- Aim of the task
Reproduce, word for word, the text that accompanies every one of the following entries, and leave the pictures out of your answer.

Segment Start: Source data

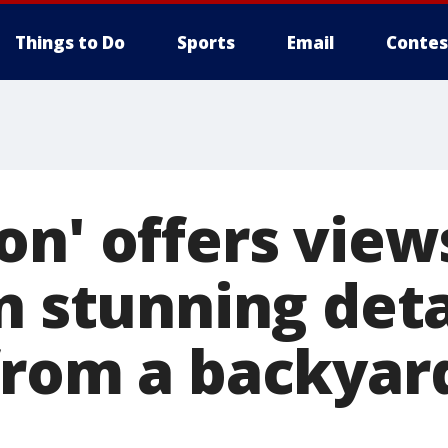
Things to Do
Sports
Email
Contes
n' offers view
n stunning deta
from a backyard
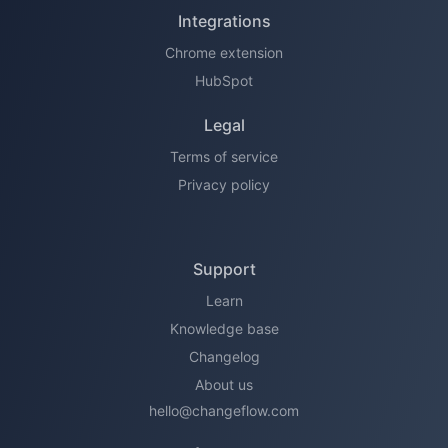
Integrations
Chrome extension
HubSpot
Legal
Terms of service
Privacy policy
Support
Learn
Knowledge base
Changelog
About us
hello@changeflow.com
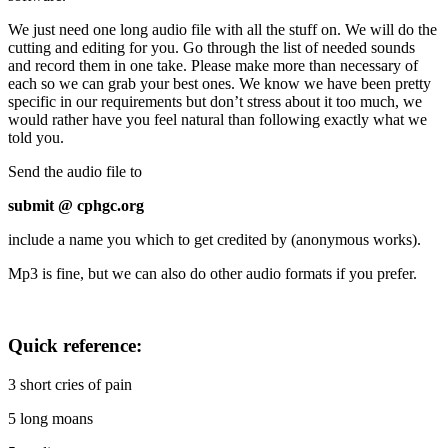
We just need one long audio file with all the stuff on. We will do the
cutting and editing for you. Go through the list of needed sounds
and record them in one take. Please make more than necessary of
each so we can grab your best ones. We know we have been pretty
specific in our requirements but don’t stress about it too much, we
would rather have you feel natural than following exactly what we
told you.
Send the audio file to
submit @ cphgc.org
include a name you which to get credited by (anonymous works).
Mp3 is fine, but we can also do other audio formats if you prefer.
Quick reference:
3 short cries of pain
5 long moans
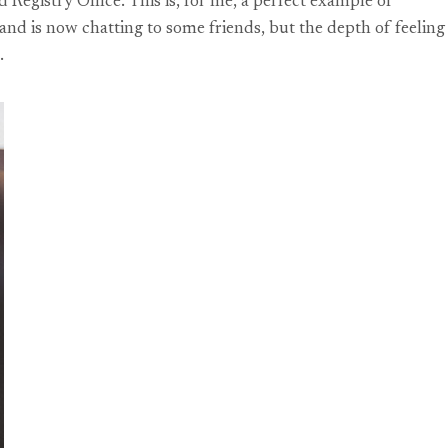
egistry Office. This is, for me, a perfect example of
d is now chatting to some friends, but the depth of feeling
.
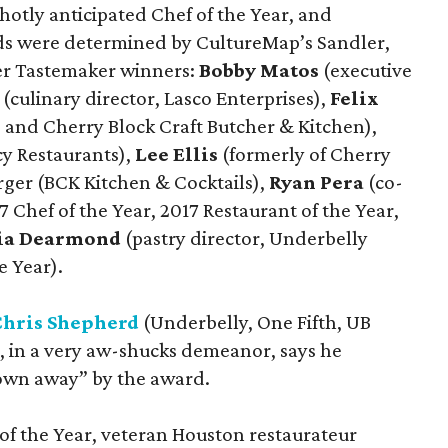
 hotly anticipated Chef of the Year, and
rds were determined by CultureMap’s Sandler,
mer Tastemaker winners:
Bobby Matos
(executive
(culinary director, Lasco Enterprises),
Felix
s and Cherry Block Craft Butcher & Kitchen),
y Restaurants),
Lee Ellis
(formerly of Cherry
erger (BCK Kitchen & Cocktails),
Ryan Pera
(co-
7 Chef of the Year, 2017 Restaurant of the Year,
ria Dearmond
(pastry director, Underbelly
e Year).
Chris Shepherd
(Underbelly, One Fifth, UB
, in a very aw-shucks demeanor, says he
blown away” by the award.
f the Year, veteran Houston restaurateur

Segment End: Source data

- Reply to the exercise
Things to Do
Sports
Email
Contes
n' offers view
n stunning deta
from a backyard
Integrations
Chrome extension
HubSpot
Legal
Terms of service
Privacy policy
Support
Learn
Knowledge base
Changelog
About us
hello@changeflow.com
We just need one long audio file with all the stuff on. We will do the
cutting and editing for you. Go through the list of needed sounds
and record them in one take. Please make more than necessary of
each so we can grab your best ones. We know we have been pretty
specific in our requirements but don’t stress about it too much, we
would rather have you feel natural than following exactly what we
told you.
Send the audio file to
submit @ cphgc.org
include a name you which to get credited by (anonymous works).
Mp3 is fine, but we can also do other audio formats if you prefer.
Quick reference:
3 short cries of pain
5 long moans
egistry Office. This is, for me, a perfect example of
d is now chatting to some friends, but the depth of feeling
.
 hotly anticipated Chef of the Year, and
rds were determined by CultureMap’s Sandler,
mer Tastemaker winners:
Bobby Matos
(executive
(culinary director, Lasco Enterprises),
Felix
s and Cherry Block Craft Butcher & Kitchen),
y Restaurants),
Lee Ellis
(formerly of Cherry
erger (BCK Kitchen & Cocktails),
Ryan Pera
(co-
7 Chef of the Year, 2017 Restaurant of the Year,
ria Dearmond
(pastry director, Underbelly
e Year).
Chris Shepherd
(Underbelly, One Fifth, UB
, in a very aw-shucks demeanor, says he
blown away” by the award.
f the Year, veteran Houston restaurateur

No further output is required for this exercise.